Nous voilà au marché. Un symbole de ce qu’on faisait de mieux dans ces années 1950. C’est une construction due à Louis Simon et André Morisseau, conçue comme un amphithéâtre. On y découvre une calotte sphérique ondulée en béton, une structure autoportante. Ce bâtiment a souvent servi de modèle à l’étranger (église de Saint-Louis dans le Missouri, cirque de Bucarest, océanorium de Valence…).

Les villas Art déco

 

Si les visiteurs sont « allergiques » au style architectural de cette reconstruction urbaine, ils pourront toujours se consoler en allant se promener autour de la grande conche, où se trouvent des villas Art déco, heureusement épargnées par la pluie de bombes qui détruisit la plus grande partie de la ville. Ainsi, la villa « sans nom » ou encore celle des « Camélias » offrent-elles un bel exemple de ce mouvement.

Mais aujourd’hui, plus d’un demi-siècle plus tard, comment pérenniser cette nouvelle Royan ? La problématique n’avait pas échappé à l’un des maires de la ville, l’amiral Hubert Meyer (1959-1965). Ainsi écrivait-il : « Quand viendra la période de l’entretien de notre ville, le ravalement de nos constructions pimpantes mais quelque peu fragiles, le renouvellement de nos attractions touristiques […], il pourra advenir que l’équilibre économique soit rompu.
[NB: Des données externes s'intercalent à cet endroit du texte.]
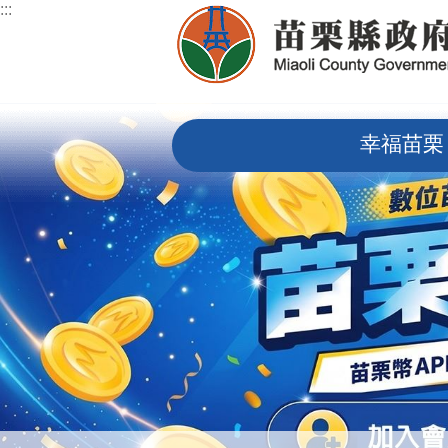
:::
跳到主要內容區塊
:::
幸福苗栗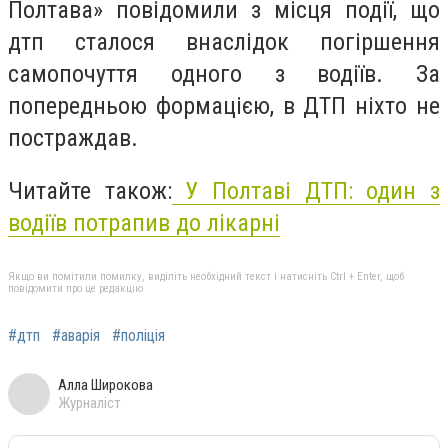
Полтава» повідомили з місця події, що
дтп сталося внаслідок погіршення
самопочуття одного з водіїв. За
попередньою формацією, в ДТП ніхто не
постраждав.
Читайте також:
У Полтаві ДТП: один з
водіїв потрапив до лікарні
Якщо ви помітили помилку, виділіть необхідний текст і натисніть Ctrl + Enter, щоб
повідомити про це редакцію
#дтп
#аварія
#поліція
Алла Широкова
Журналіст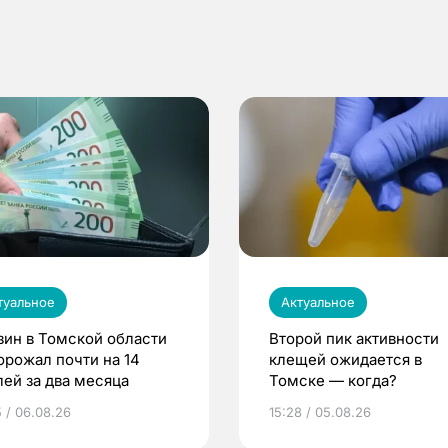
туальное
Актуальное
зин в Томской области
Второй пик активности
орожал почти на 14
клещей ожидается в
лей за два месяца
Томске — когда?
5 / 06.08.26
15:28 / 05.08.26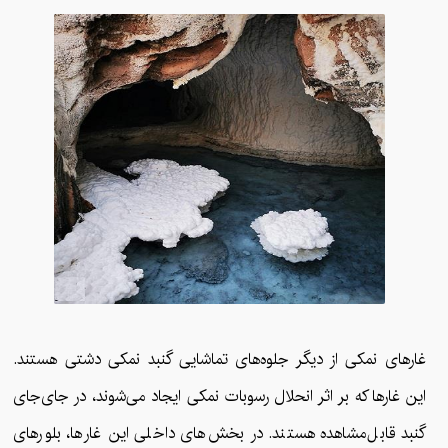
غارهای نمکی از دیگر جلوه‌های تماشایی گنبد نمکی دشتی هستند.
این غارها که بر اثر انحلال رسوبات نمکی ایجاد می‌شوند، در جای‌جای
گنبد قابل‌مشاهده هستند. در بخش‌های داخلی این غارها، بلورهای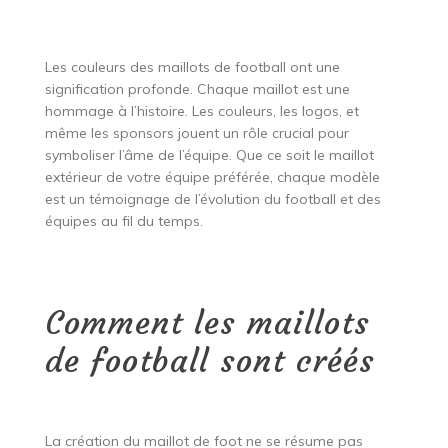
Les couleurs des maillots de football ont une
signification profonde. Chaque maillot est une
hommage à l’histoire. Les couleurs, les logos, et
même les sponsors jouent un rôle crucial pour
symboliser l’âme de l’équipe. Que ce soit le maillot
extérieur de votre équipe préférée, chaque modèle
est un témoignage de l’évolution du football et des
équipes au fil du temps.
Comment les maillots
de football sont créés
La création du maillot de foot ne se résume pas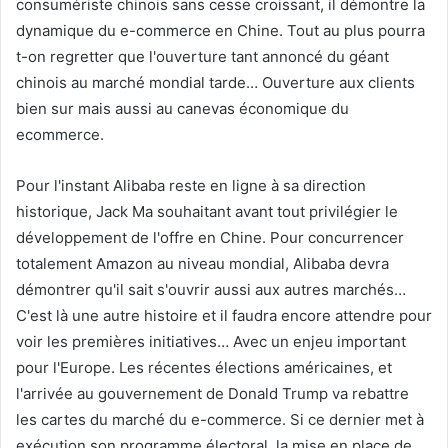
consumériste chinois sans cesse croissant, il démontre la
dynamique du e-commerce en Chine. Tout au plus pourra
t-on regretter que l'ouverture tant annoncé du géant
chinois au marché mondial tarde… Ouverture aux clients
bien sur mais aussi au canevas économique du
ecommerce.
Pour l'instant Alibaba reste en ligne à sa direction
historique, Jack Ma souhaitant avant tout privilégier le
développement de l'offre en Chine. Pour concurrencer
totalement Amazon au niveau mondial, Alibaba devra
démontrer qu'il sait s'ouvrir aussi aux autres marchés…
C'est là une autre histoire et il faudra encore attendre pour
voir les premières initiatives… Avec un enjeu important
pour l'Europe. Les récentes élections américaines, et
l'arrivée au gouvernement de Donald Trump va rebattre
les cartes du marché du e-commerce. Si ce dernier met à
exécution son programme électoral, la mise en place de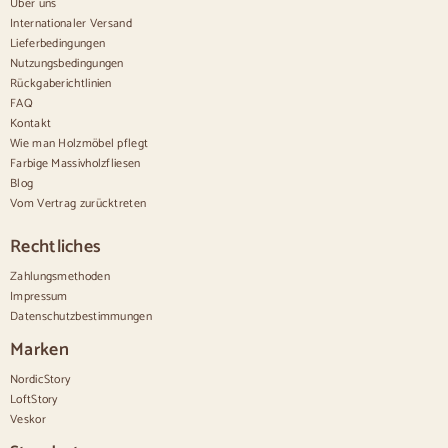
Über uns
Internationaler Versand
Bequem
Lieferbedingungen
Nutzungsbedingungen
Bettdecken
Rückgaberichtlinien
Moderne Kommoden
FAQ
Rustikale Kommoden
Kontakt
Designer-Kombinationen
Bequem hoch
Wie man Holzmöbel pflegt
Kleine Kommoden
Farbige Massivholzfliesen
Große Kommoden
Blog
Schmale Kommoden
Vom Vertrag zurücktreten
Weiße Kommoden
Kommoden aus Nussbaumholz
Rechtliches
Sätze
Zahlungsmethoden
Impressum
Speisesaal
Datenschutzbestimmungen
Salon
Schlafzimmer
Marken
NordicStory
LoftStory
Veskor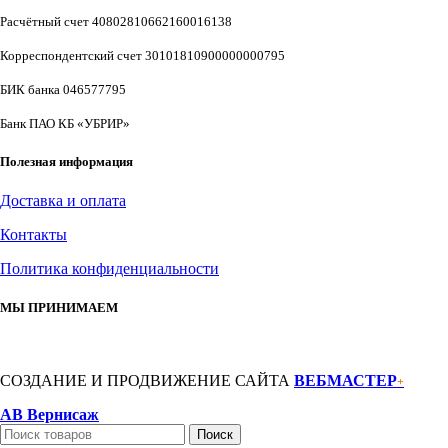
Расчётный счет 40802810662160016138
Корреспондентский счет 30101810900000000795
БИК банка 046577795
Банк ПАО КБ «УБРИР»
Полезная информация
Доставка и оплата
Контакты
Политика конфиденциальности
МЫ ПРИНИМАЕМ
СОЗДАНИЕ И ПРОДВИЖЕНИЕ САЙТА
ВЕБМАСТЕР
+
АВ Вернисаж
Поиск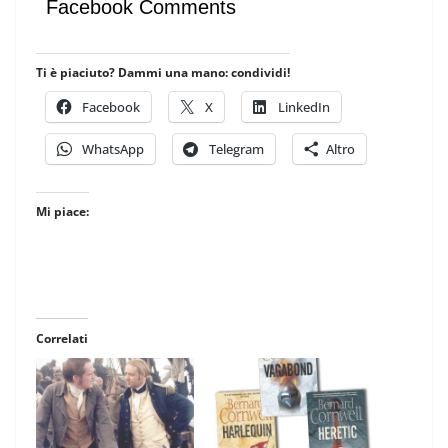
Facebook Comments
Ti è piaciuto? Dammi una mano: condividi!
Facebook
X
LinkedIn
WhatsApp
Telegram
Altro
Mi piace:
Correlati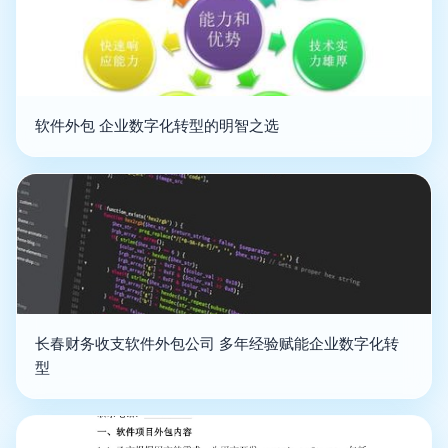
软件外包 企业数字化转型的明智之选
长春财务收支软件外包公司 多年经验赋能企业数字化转
型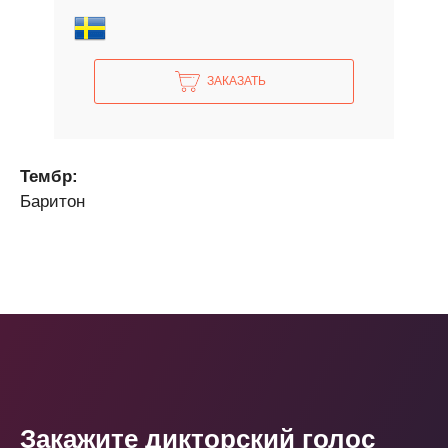
ЗАКАЗАТЬ
Тембр:
Баритон
Закажите дикторский голос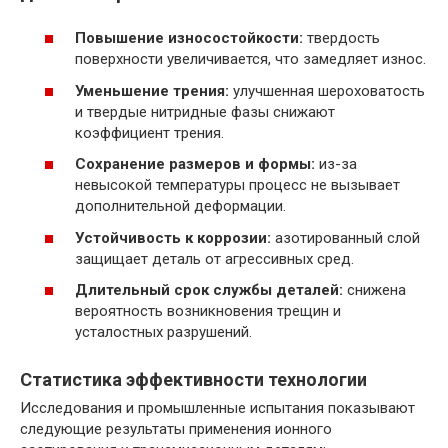
Повышение износостойкости:
твердость
поверхности увеличивается, что замедляет износ.
Уменьшение трения:
улучшенная шероховатость
и твердые нитридные фазы снижают
коэффициент трения.
Сохранение размеров и формы:
из-за
невысокой температуры процесс не вызывает
дополнительной деформации.
Устойчивость к коррозии:
азотированный слой
защищает деталь от агрессивных сред.
Длительный срок службы деталей:
снижена
вероятность возникновения трещин и
усталостных разрушений.
Статистика эффективности технологии
Исследования и промышленные испытания показывают
следующие результаты применения ионного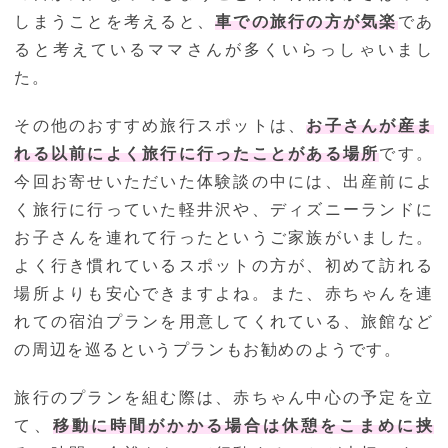
しまうことを考えると、
車での旅行の方が気楽
であ
ると考えているママさんが多くいらっしゃいまし
た。
その他のおすすめ旅行スポットは、
お子さんが産ま
れる以前によく旅行に行ったことがある場所
です。
今回お寄せいただいた体験談の中には、出産前によ
く旅行に行っていた軽井沢や、ディズニーランドに
お子さんを連れて行ったというご家族がいました。
よく行き慣れているスポットの方が、初めて訪れる
場所よりも安心できますよね。また、赤ちゃんを連
れての宿泊プランを用意してくれている、旅館など
の周辺を巡るというプランもお勧めのようです。
旅行のプランを組む際は、赤ちゃん中心の予定を立
て、
移動に時間がかかる場合は休憩をこまめに挟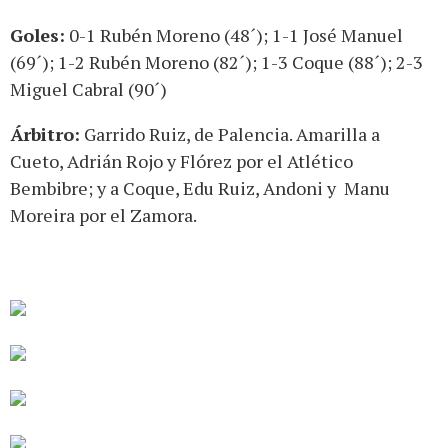
Goles:
0-1 Rubén Moreno (48´); 1-1 José Manuel
(69´); 1-2 Rubén Moreno (82´); 1-3 Coque (88´); 2-3
Miguel Cabral (90´)
Árbitro:
Garrido Ruiz, de Palencia. Amarilla a
Cueto, Adrián Rojo y Flórez por el Atlético
Bembibre; y a Coque, Edu Ruiz, Andoni y Manu
Moreira por el Zamora.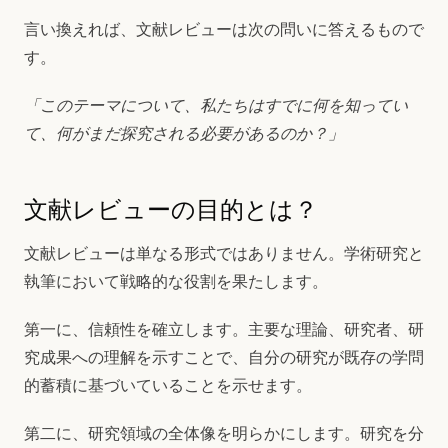
言い換えれば、文献レビューは次の問いに答えるもので
す。
「このテーマについて、私たちはすでに何を知ってい
て、何がまだ探究される必要があるのか？」
文献レビューの目的とは？
文献レビューは単なる形式ではありません。学術研究と
執筆において戦略的な役割を果たします。
第一に、信頼性を確立します。主要な理論、研究者、研
究成果への理解を示すことで、自分の研究が既存の学問
的蓄積に基づいていることを示せます。
第二に、研究領域の全体像を明らかにします。研究を分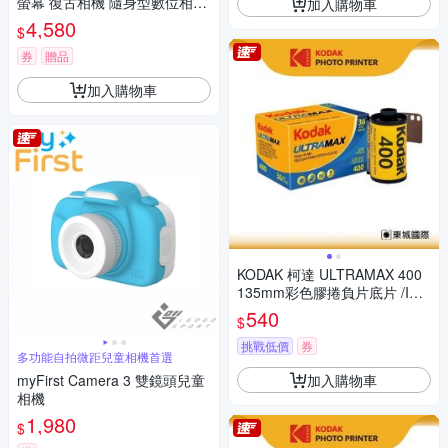
螢幕 復古相機 隨身型數位相機
加入購物車
+ 32G記憶卡組
4,580
$
券
贈品
加入購物車
KODAK 柯達 ULTRAMAX 400
135mm彩色膠捲負片底片 /ISO
400 36張
540
$
挑戰低價
券
多功能自拍微距兒童相機首選
加入購物車
myFirst Camera 3 雙鏡頭兒童
相機
1,980
$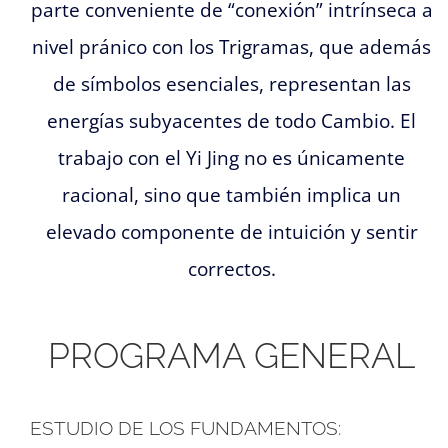
parte conveniente de “conexión” intrínseca a
nivel pránico con los Trigramas, que además
de símbolos esenciales, representan las
energías subyacentes de todo Cambio. El
trabajo con el Yi Jing no es únicamente
racional, sino que también implica un
elevado componente de intuición y sentir
correctos.
PROGRAMA GENERAL
ESTUDIO DE LOS FUNDAMENTOS: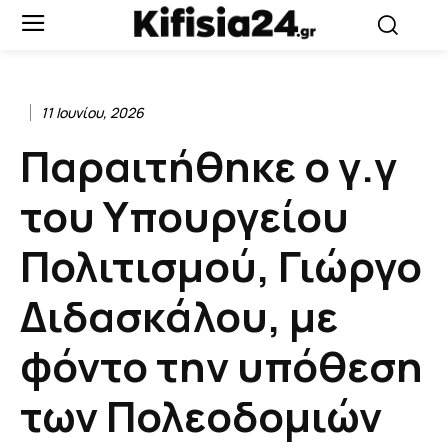
11 Ιουνίου, 2026
Παραιτήθηκε ο γ.γ
του Υπουργείου
Πολιτισμού, Γιώργο
Διδασκάλου, με
φόντο την υπόθεση
των Πολεοδομιών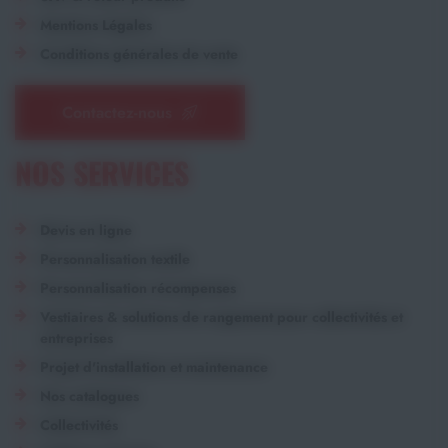
Mentions Légales
Conditions générales de vente
Contactez-nous
NOS SERVICES
Devis en ligne
Personnalisation textile
Personnalisation récompenses
Vestiaires & solutions de rangement pour collectivités et
entreprises
Projet d'installation et maintenance
Nos catalogues
Collectivités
Ce grave écueil ne saurait être évité que pour autant que Royan sera maintenu en continuelle expansion, tant en superficie qu’en qualité, ce qui exigera de tous ceux qui sont dévoués à la ville un constant effort d’imagination, un dynamisme inlassable et de nombreux sacrifices. » À Royan, l’innovation architecturale a encore de beaux jours devant elle.

En vrac

Dormir. L’hôtel Arc en ciel est un établissement à la décoration colorée proposant des chambres conviviales, un solide petit-déjeuner et une terrasse arborée. 6, place du Maréchal-Foch, ☎  05 46 22 65 34. Le Trident Thyrsé est un petit hôtel face à la mer qui propose 15 chambres au mobilier vintage et un parking gratuit. 66, boulevard Frédéric-Garnier, ☎  05 46 05 12 83.

Manger. Le Petit Bouchon : cuisine française de saison, originale, dans une salle à la déco sixties. Belle terrasse. Excellents cocktails. 8, quai Amiral Meyer, ☎  05 46 22 08 82.

À faire dans les environs. Croisières dans l’estuaire de la Gironde et à destination du phare de Cordouan. Visites autour de Royan : Mornac-sur-Seudre, zoo de la Palmyre, Talmont, abbaye aux Dames (Saintes).

À lire. Royan années 1950. Guide architectural, Antoine-Marie Préaut, éditions Bonne Anse.